Thorn and Ben Watt – who have been together since the 1980s and married in 2009 – began working on Fuse the following spring. ‘After so much time apart professionally,” says Thorn, “there was both a friction and a natural spark in the studio when we began.” So although there’s nothing new about the band’s sound (especially not to those who’ve enjoyed Thorn’s solo records), they have a rekindled appetite for tunes that enable them to get into the murky corners of modern melancholy. There’s a strangely disconnected chiming and then a distorted effect (resonant of old internet dial-up tone) on “Lost”, as she intones: “I lost my place/ I lost my bags/ I lost my biggest client/ I lost my mother… then I just lost it.” Her voice is layered in the background as though lines are crossed.

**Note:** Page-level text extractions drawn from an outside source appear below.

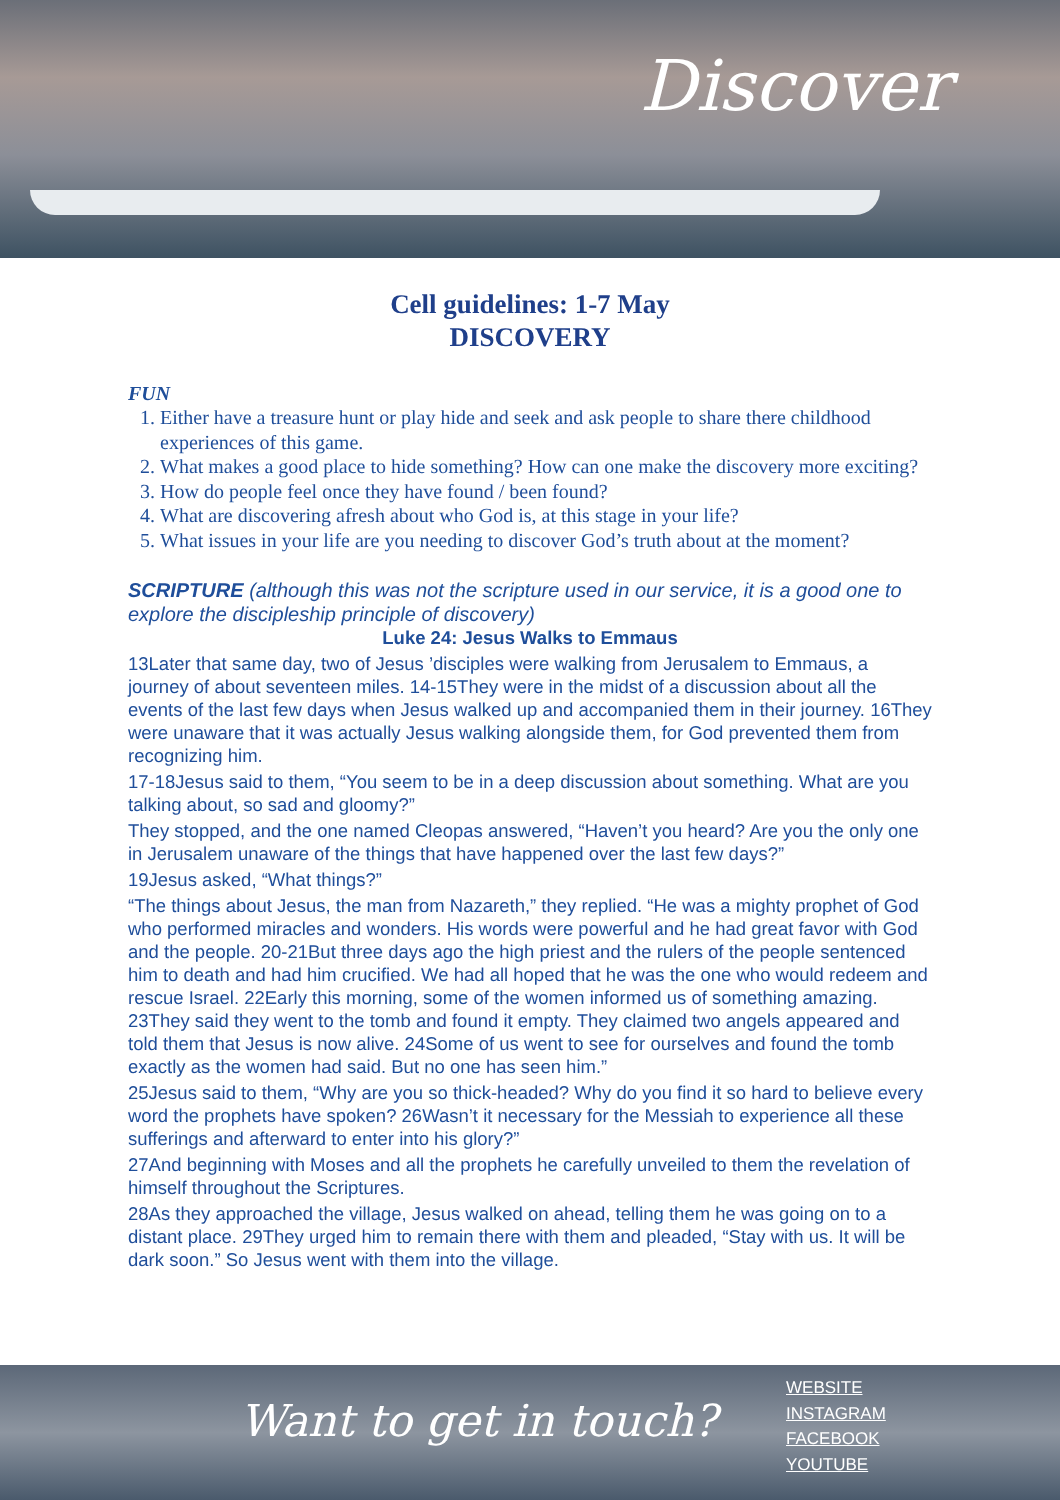Discover
Cell guidelines: 1-7 May
DISCOVERY
FUN
1. Either have a treasure hunt or play hide and seek and ask people to share there childhood experiences of this game.
2. What makes a good place to hide something? How can one make the discovery more exciting?
3. How do people feel once they have found / been found?
4. What are discovering afresh about who God is, at this stage in your life?
5. What issues in your life are you needing to discover God’s truth about at the moment?
SCRIPTURE (although this was not the scripture used in our service, it is a good one to explore the discipleship principle of discovery)
Luke 24: Jesus Walks to Emmaus
13Later that same day, two of Jesus ’disciples were walking from Jerusalem to Emmaus, a journey of about seventeen miles. 14-15They were in the midst of a discussion about all the events of the last few days when Jesus walked up and accompanied them in their journey. 16They were unaware that it was actually Jesus walking alongside them, for God prevented them from recognizing him.
17-18Jesus said to them, “You seem to be in a deep discussion about something. What are you talking about, so sad and gloomy?”
They stopped, and the one named Cleopas answered, “Haven’t you heard? Are you the only one in Jerusalem unaware of the things that have happened over the last few days?”
19Jesus asked, “What things?”
“The things about Jesus, the man from Nazareth,” they replied. “He was a mighty prophet of God who performed miracles and wonders. His words were powerful and he had great favor with God and the people. 20-21But three days ago the high priest and the rulers of the people sentenced him to death and had him crucified. We had all hoped that he was the one who would redeem and rescue Israel. 22Early this morning, some of the women informed us of something amazing. 23They said they went to the tomb and found it empty. They claimed two angels appeared and told them that Jesus is now alive. 24Some of us went to see for ourselves and found the tomb exactly as the women had said. But no one has seen him.”
25Jesus said to them, “Why are you so thick-headed? Why do you find it so hard to believe every word the prophets have spoken? 26Wasn’t it necessary for the Messiah to experience all these sufferings and afterward to enter into his glory?”
27And beginning with Moses and all the prophets he carefully unveiled to them the revelation of himself throughout the Scriptures.
28As they approached the village, Jesus walked on ahead, telling them he was going on to a distant place. 29They urged him to remain there with them and pleaded, “Stay with us. It will be dark soon.” So Jesus went with them into the village.
Want to get in touch?
WEBSITE
INSTAGRAM
FACEBOOK
YOUTUBE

A repeated, three-note piano motif backs “When You Mess Up”, on which Thorn delivers the Augustinian line as part of a gentle urging toward self-care. “In a world of micro-aggression/ Little human transgressions/ Forgive yourself… Have a cigarette/ Don’t think you’re inappropriate.” As the mother of grown children, I can hear a woman caught in the middle of the culture wars as her vocal soars up to the chorus of “We all mess up/ And baby, you’ll mess you”. The track fades out like whale song.

“Nothing Left To Lose” sounds like older school EBTG with its snappy, trappy, bass-squelching subterranean beats and a rich soulful vocal that finds Thorn urging her partner to “kiss me while the world decays/ Kiss me while the music plays”. A clarinet prowls like a ghost cat through the mournful melody of “Interior Space”. The album ends with the slow snow-crunch pulse of “Karaoke” on which Thorn asks herself: “Do you sing to heal the broken hearted? Do you sing to get the party started?/ You know I try…” It’s a prayer for audience connection that ends in finger snaps. Amen.